From the listing below, reproduce exactly the lines starting with the one with "As the clock ticks and the pressure" and going on through the one with "Marijuana Company of America, Inc.", both ends kept. No picture is copied.

**LISTED ENTRIES**
━━━━━━━━━━━━━━━━━━━━━━━━━━━━━━
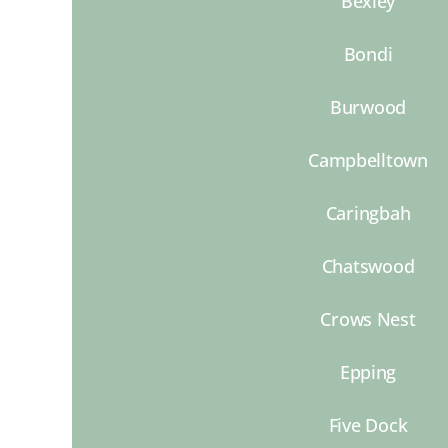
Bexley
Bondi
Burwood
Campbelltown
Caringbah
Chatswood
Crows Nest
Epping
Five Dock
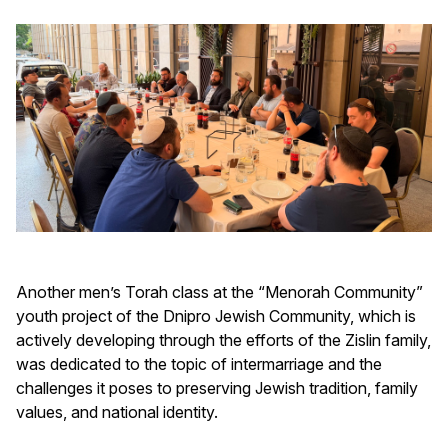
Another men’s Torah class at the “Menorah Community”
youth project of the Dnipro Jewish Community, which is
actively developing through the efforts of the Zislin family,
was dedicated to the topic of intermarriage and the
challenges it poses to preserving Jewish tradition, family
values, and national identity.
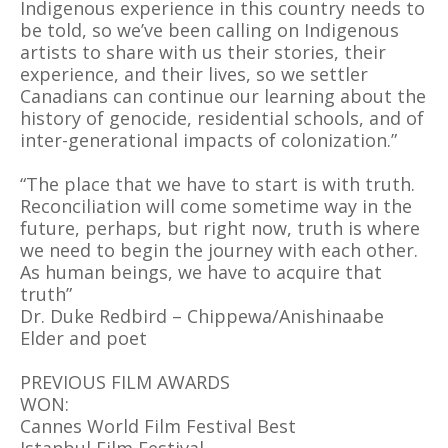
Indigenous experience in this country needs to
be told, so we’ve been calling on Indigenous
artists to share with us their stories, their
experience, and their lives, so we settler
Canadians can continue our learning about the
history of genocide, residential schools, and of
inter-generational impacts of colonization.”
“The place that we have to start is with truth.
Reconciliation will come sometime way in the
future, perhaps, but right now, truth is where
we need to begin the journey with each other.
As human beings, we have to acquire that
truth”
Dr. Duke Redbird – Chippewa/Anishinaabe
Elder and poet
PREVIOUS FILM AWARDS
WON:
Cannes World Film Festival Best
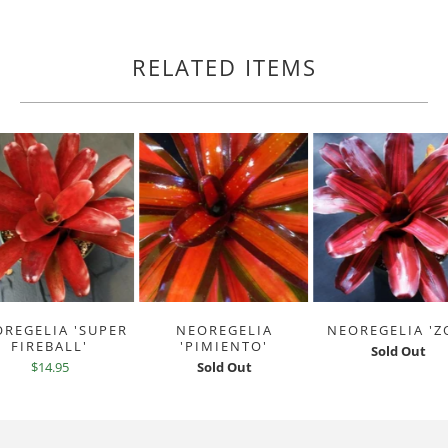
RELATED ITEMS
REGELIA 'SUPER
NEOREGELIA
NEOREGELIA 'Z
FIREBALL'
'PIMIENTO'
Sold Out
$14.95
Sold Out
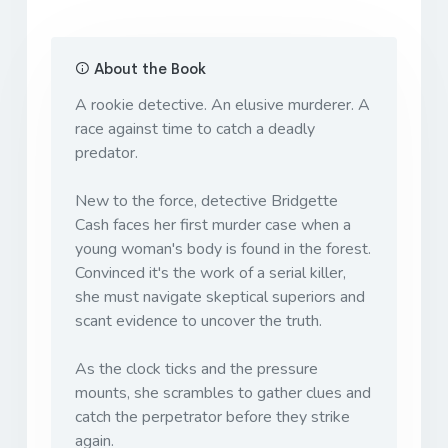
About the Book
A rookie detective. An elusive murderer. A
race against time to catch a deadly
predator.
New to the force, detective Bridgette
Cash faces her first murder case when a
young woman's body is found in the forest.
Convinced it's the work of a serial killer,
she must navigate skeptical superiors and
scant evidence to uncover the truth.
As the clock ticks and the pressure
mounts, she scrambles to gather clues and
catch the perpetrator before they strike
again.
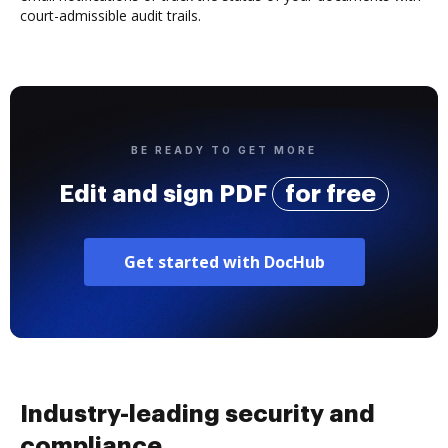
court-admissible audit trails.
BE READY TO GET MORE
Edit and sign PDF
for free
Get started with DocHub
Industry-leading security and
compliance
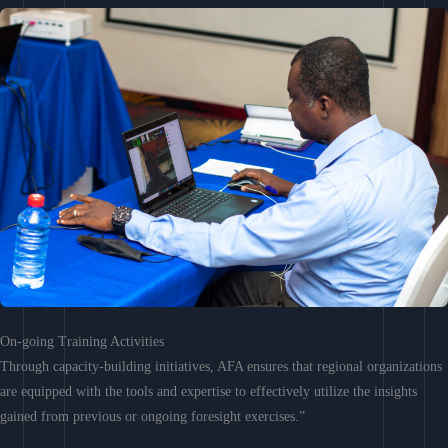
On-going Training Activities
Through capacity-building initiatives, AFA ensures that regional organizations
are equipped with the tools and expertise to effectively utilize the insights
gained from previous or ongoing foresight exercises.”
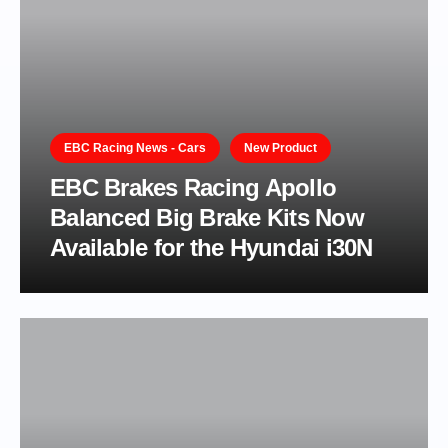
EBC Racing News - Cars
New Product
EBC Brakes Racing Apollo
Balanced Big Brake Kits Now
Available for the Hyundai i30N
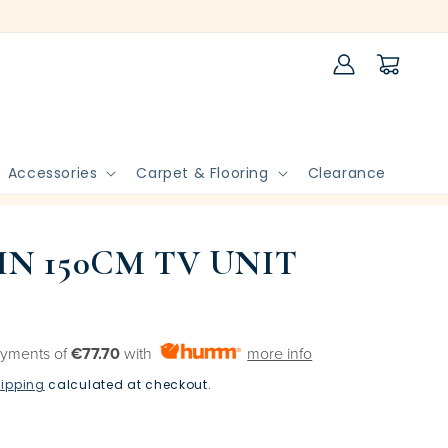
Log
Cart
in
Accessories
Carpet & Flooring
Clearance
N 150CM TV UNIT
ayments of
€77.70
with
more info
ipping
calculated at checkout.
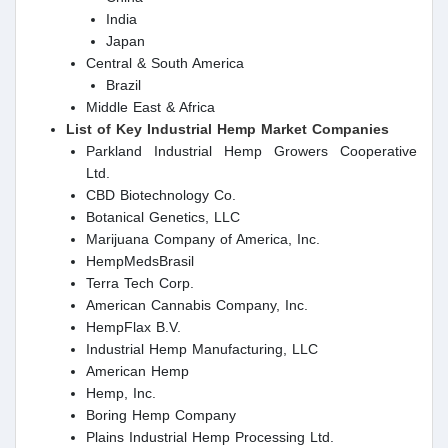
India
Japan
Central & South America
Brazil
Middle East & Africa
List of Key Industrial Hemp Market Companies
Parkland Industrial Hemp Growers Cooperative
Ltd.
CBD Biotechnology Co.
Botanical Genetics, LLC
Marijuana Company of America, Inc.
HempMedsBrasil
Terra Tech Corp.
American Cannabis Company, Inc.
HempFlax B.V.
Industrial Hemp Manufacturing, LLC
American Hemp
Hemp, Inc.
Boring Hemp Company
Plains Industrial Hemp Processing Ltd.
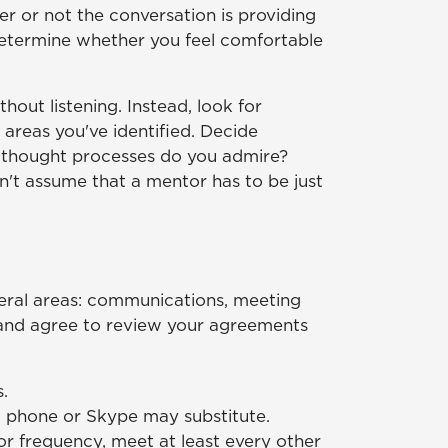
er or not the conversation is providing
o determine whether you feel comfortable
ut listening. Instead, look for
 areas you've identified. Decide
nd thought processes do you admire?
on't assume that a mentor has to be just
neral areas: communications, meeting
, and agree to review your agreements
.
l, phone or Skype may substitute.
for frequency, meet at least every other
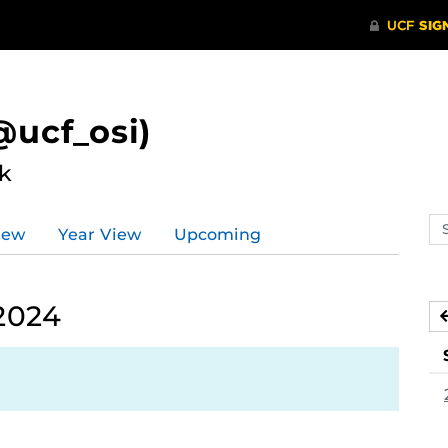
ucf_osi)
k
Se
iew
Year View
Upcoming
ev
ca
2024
━━━━━━━━━━━━━━━━━━━━━━━━━━━━━━
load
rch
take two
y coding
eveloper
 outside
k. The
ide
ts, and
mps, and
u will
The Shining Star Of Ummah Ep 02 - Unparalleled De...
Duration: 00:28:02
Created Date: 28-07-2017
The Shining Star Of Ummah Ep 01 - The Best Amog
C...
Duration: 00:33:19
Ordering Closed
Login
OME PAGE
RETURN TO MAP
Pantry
━━━━━━━━━━━━━━━━━━━━━━━━━━━━━━
**SOLUTION TO THE PROBLEM**
As the clock ticks and the pressure
mounts, she scrambles to gather clues and
catch the perpetrator before they strike
again.
court-admissible audit trails.
BE READY TO GET MORE
Edit and sign PDF
for free
Get started with DocHub
Industry-leading security and
compliance
On-going Training Activities
Through capacity-building initiatives, AFA ensures that regional organizations
are equipped with the tools and expertise to effectively utilize the insights
gained from previous or ongoing foresight exercises.”
EBC Racing News - Cars
New Product
EBC Brakes Racing Apollo
Balanced Big Brake Kits Now
Available for the Hyundai i30N
Log
Cart
in
Accessories
Carpet & Flooring
Clearance
N 150CM TV UNIT
ayments of
€77.70
with
more info
ipping
calculated at checkout.
India
Japan
Central & South America
Brazil
Middle East & Africa
List of Key Industrial Hemp Market Companies
Parkland Industrial Hemp Growers Cooperative
Ltd.
CBD Biotechnology Co.
Botanical Genetics, LLC
Marijuana Company of America, Inc.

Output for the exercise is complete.